■ **AIM OF THE TASK**
Each entry must be given again exactly; images do not belong in the copy.

[Extracted page text data]
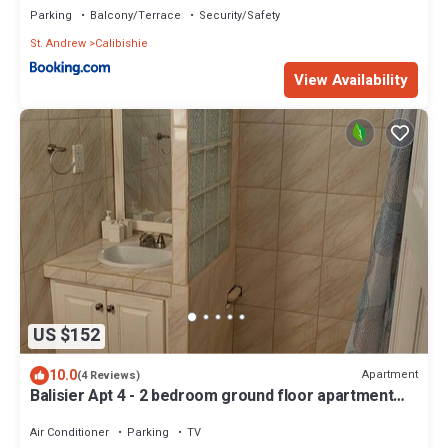
Parking
Balcony/Terrace
Security/Safety
St. Andrew
Calibishie
View Availability
US $152
10.0
Apartment
(4 Reviews)
Balisier Apt 4 - 2 bedroom ground floor apartment
with awesome views and sunsets
Air Conditioner
Parking
TV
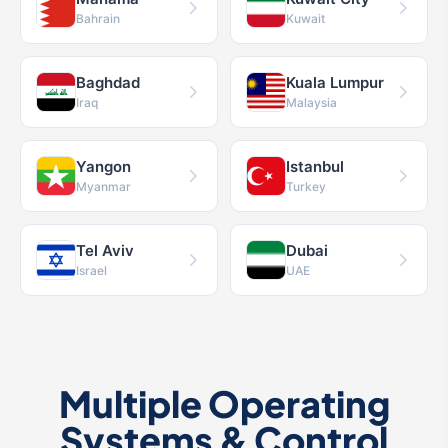
Bahrain
Kuwait
Baghdad
Kuala Lumpur
Iraq
Malaysia
Yangon
Istanbul
Myanmar
Turkey
Tel Aviv
Dubai
Israel
UAE
Multiple Operating
Systems & Control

■ **SOLUTION FOR THIS EXERCISE**
Parking
Balcony/Terrace
Security/Safety
St. Andrew
Calibishie
View Availability
US $152
10.0
Apartment
(4 Reviews)
Balisier Apt 4 - 2 bedroom ground floor apartment
with awesome views and sunsets
Air Conditioner
Parking
TV
Bahrain
Kuwait
Baghdad
Kuala Lumpur
Iraq
Malaysia
Yangon
Istanbul
Myanmar
Turkey
Tel Aviv
Dubai
Israel
UAE
Multiple Operating
Systems & Control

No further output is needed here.